In Washington, D.C.'s, Metro, the paper tickets you fill with cash are stamped with the ticket's current value every time you go through a turnstile. In New York City, your MetroCard turnstile gives you a digital readout on the value of your card.

In the MBTA's new system, which begins testing on the Silver Line in December or January, there will be no such readout or stamp. The only way you'll know the value of your card is to go up to one of the fare vending machines in the station, a cumbersome ritual if you're running late or don't have a photographic memory.

The cost of stamping the cards, or of giving a digital readout, was prohibitive, said T officials.

"We felt the capital and maintenance cost outweighed the limited benefits," said MBTA spokesman Joe Pesaturo.

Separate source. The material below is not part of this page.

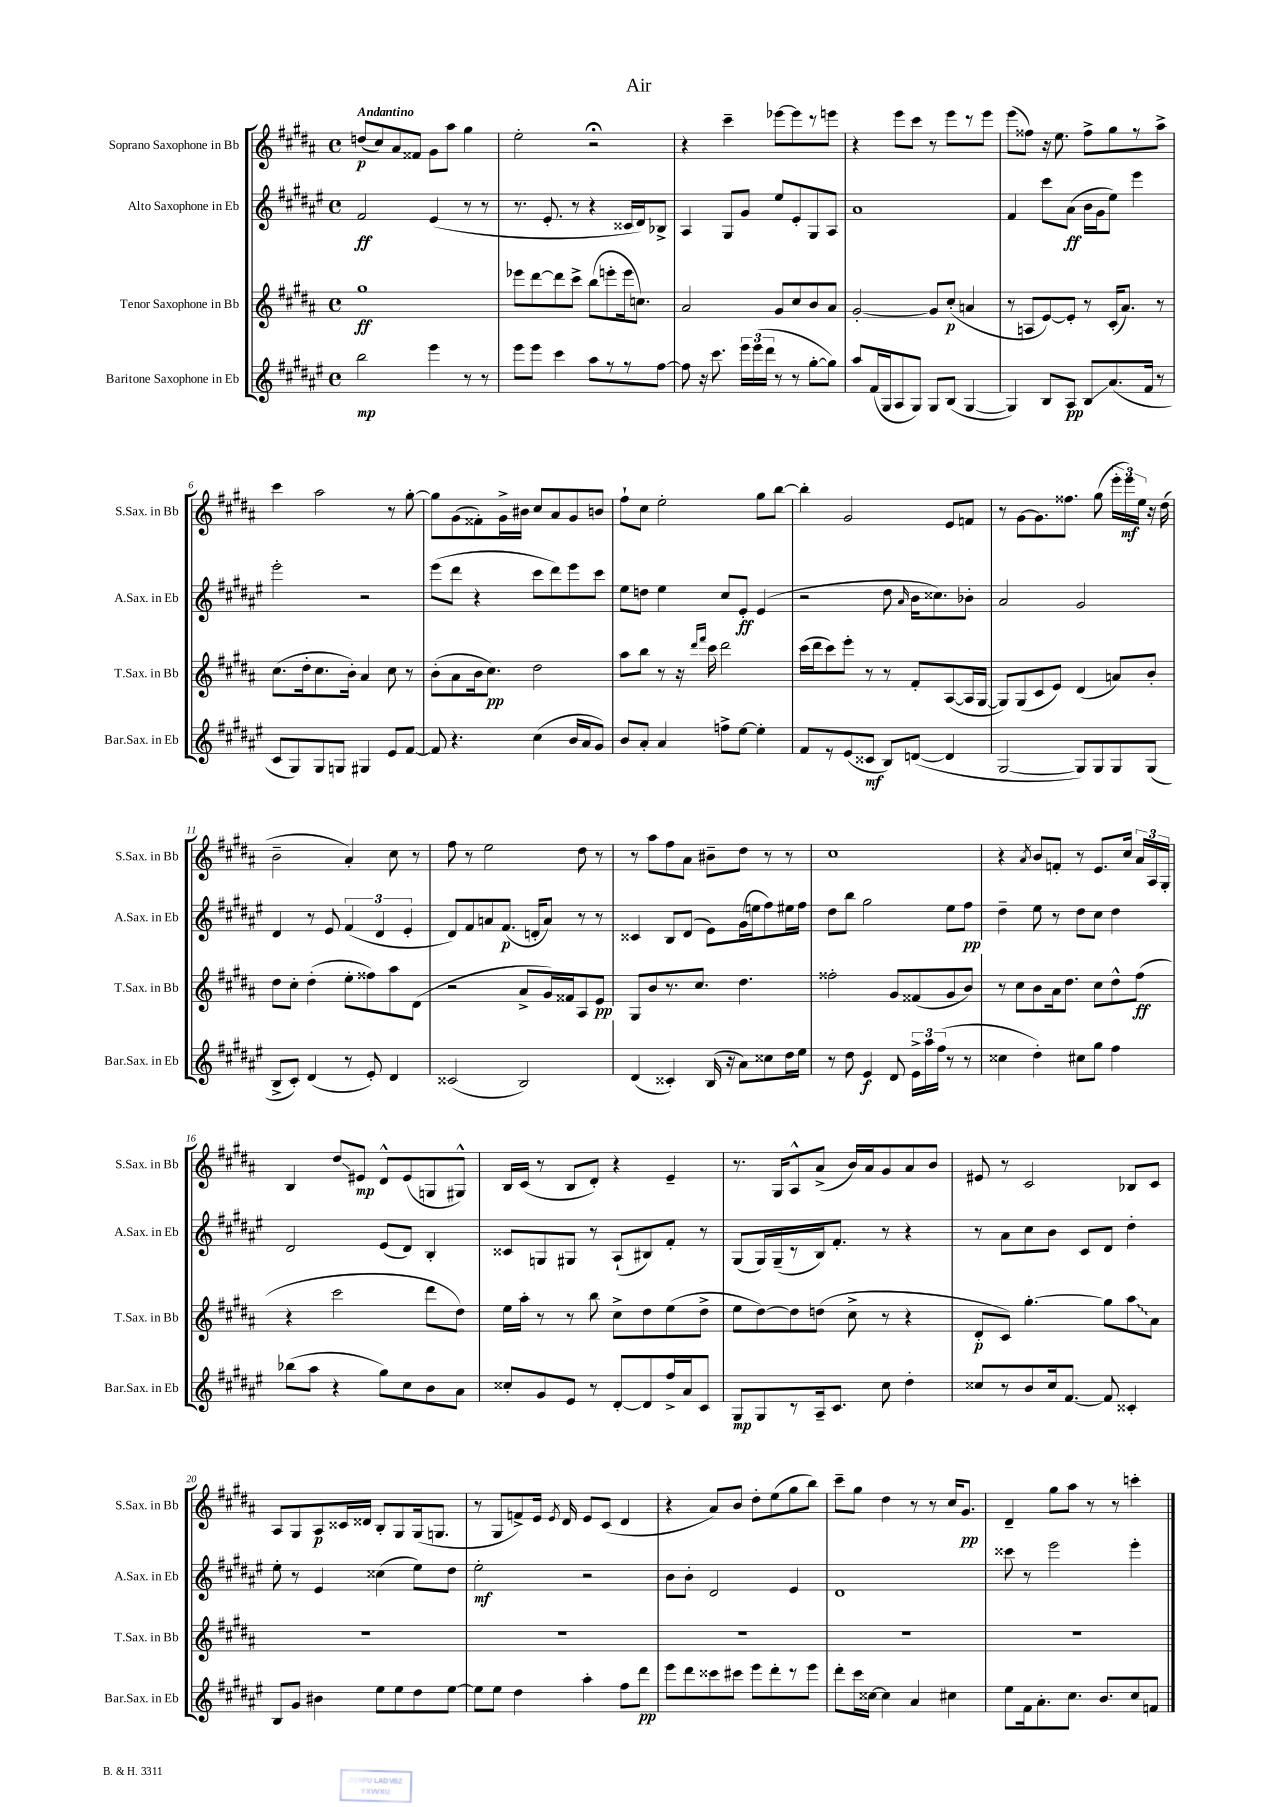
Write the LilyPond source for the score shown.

http://www.boston.com/news/local/articles/2004/09/05/slow_progress_on_route_3_project_irks_drivers?pg=3

THAT sounds like a nightmare from a passenger's standpoint. How many (at least males) are going to suffer "sudden turnstile-induced groin discomfort" by running through while swiping a pass that you thought had money on it (not to mention how often are pepople going to clog the lines by having to swipe their card, find out it doesn't work, and fight the traffic to go back to the fare machine? Or, how many people will clog bus and trolley doors, by trying to pay with a card without enough money, and then have to either fumble for change, or argue with the driver over their inability to pay. At least, they better have plenty of machines available, since a lot of people will be needlessly swiping their cards just to check their balance.

I like the line about it being too expensive to be worth the money. Wasn't that how we got fareboxes that don't accept dollar bills -- I bet that has cost the T more in the long run in lost fares than the price of the fareboxes was originally.